Kenneth Grant, writing in The Magical Revival, claims that on Jones' return to Vancouver circa 1930, he was wearing only a raincoat, which he proceeded to throw off, and then circumambulated the center of the city as a magical operation of some sort, was arrested, and had a stay in a mental institution. This story, which Grant may have heard directly from Crowley, is in all likelihood a confusion of the 1917 incident with the "insanity" of Jones' 1928 baptism and 1929 confirmation in the Roman Catholic Church.

==Personal life==
Jones' wife, whom he married in England prior to moving to the US and then Canada, was Prudence Rubina Stansfeld Jones née Wratton (1887–1981), often known as 'Ruby' or sometimes as 'Prue.' According to Crowley associate C. F. Russell, Jones met her in a brothel. Their adopted daughter was Deirdre Georgina Stansfeld Jones, known familiarly as Dede. (1912–1969). Like most members of Jones' British Columbia Lodge No 1 of the O.T.O., Ruby Jones advanced to the Third Degree (III^{0}) in 1915. They raised an adopted son, and Ruby took in many foster children over the years. Since both Charles and Rubina had joined the Catholic Church in 1929, the children were raised Catholic. According to Tony Stansfeld Jones, the parents held Catholic masses in their Deep Cove, North Vancouver home for many years, later holding them in a local community hall. The novelist Malcolm Lowry who lived in the community of Maplewood Flats (now Maplewood Flats Conservation Area) north of Vancouver from 1938–1944 was a close friend of the family and C S Jones helped him with his manuscripts.

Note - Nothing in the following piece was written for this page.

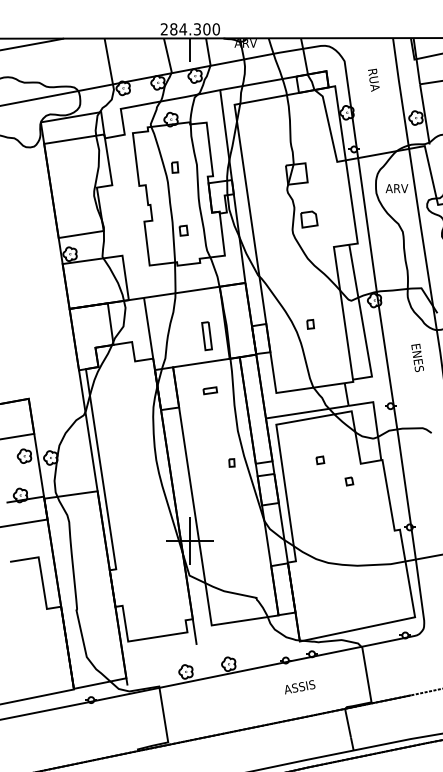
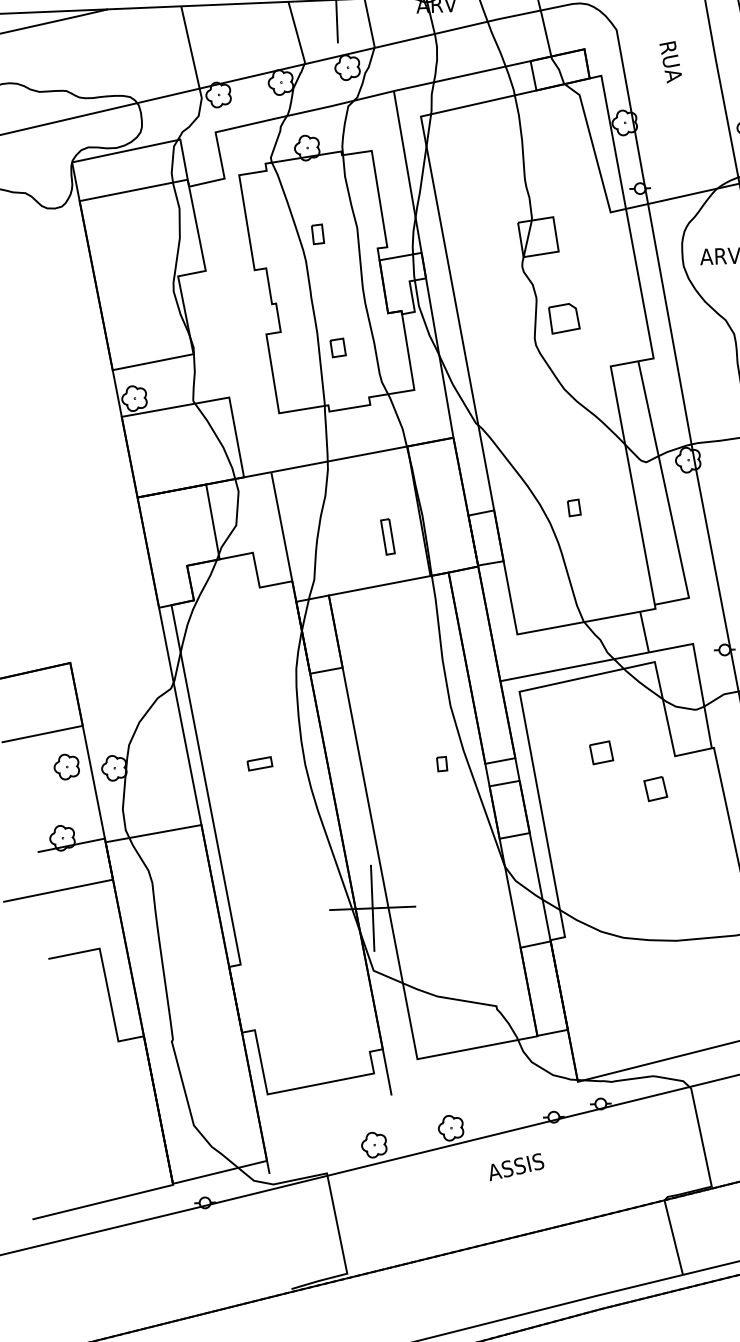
part: (206, 336) -> (386, 537), size x0.7
part: (210, 390) -> (260, 763), moved
part: (320, 460) -> (601, 753), size x1.6
part: (349, 481) -> (655, 789), size x1.6
text: (300, 687) -> (517, 1167), moved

In 1950, C. S. Jones developed pneumonia after catching cold while waiting for a bus, and died within three days.

==Works==
After two of his pieces had been published in Crowley's journal The Equinox, Jones self-published his book Q.B.L., and then wrote several books that were issued through William Walker Atkinson's Yogi Publication Society of Chicago. Jones self-published others with a "Collegium ad Spiritum Sanctum, Publications Department" imprint. Many of his writings remained unpublished on his death.

Published writings:

- "A Master of the Temple, Liber CLXXV" (issued in The Equinox III:1, a.k.a. the "Blue" Equinox) This text is the published form of Jones' earliest magical records, with commentary by Crowley.
- "Stepping Out of the Old Aeon and into the New" (also in the "Blue" Equinox), a short homily on Thelema and solar consciousness.
- Thirty-one Hymns to the Star Goddess who is Not, by XII who is Achad, Chicago: Will Ransom 1923. A monograph consisting of elegant meditations on Liber Legis. Publisher Will Ransom was the illustrator of The Anatomy of the Body of God.
- Q.B.L., or The Bride's Reception, Chicago: Collegium ad Spiritum Sanctum, 1922. The first of Achad's major qabalistic works. His radical reassignment of the attributions of the paths is first intimated in an appendix to this book.
- Crystal Vision through Crystal Gazing, Chicago: Yogi Publication Society, 1923. An instructional text on scrying.
- The Chalice of Ecstasy, Chicago: Yogi Publication Society, 1923.A study of the symbolism of Wagner's Parsifal, in Thelemic terms. The book includes long passages quoted from Crowley's work and a set of original qabalistic interpretations.
- The Egyptian Revival: or the Ever-Coming Son in the Light of the Tarot. Chicago: Collegium ad Spiritum Sanctum, 1923. Explores and details the qabalistic revisionism first suggested in Q.B.L.
- The Anatomy of the Body of God, Chicago: Collegium ad Spiritum Sanctum, 1925. Jones' third major qabalistic text, following Q.B.L. and The Egyptian Revival.
- De Mysteriis Rosae Rubeae et Aureae Crucis, an analysis of magical formulae of the Adeptus Minor grade in A.'.A.'.
- Liber Thirty-one (published posthumously). Edited by T. Allen Greenfield. Atlanta: Luxor Press, 1998. A magical record detailing Jones' initiation(s) in the Third Order of A.'.A.'., and providing a great deal of original interpretation of Liber Legis.

Unpublished writings include:

- "The Alpha and Omega of Initiation", summarizing Jones' appreciation of the O.T.O. and A.'.A.'. systems.
- " A Master of the Temple, part two (previously and currently projected for publication by O.T.O. in The Equinox III:2)

Most of Charles Stansfeld Jones' papers are in private hands.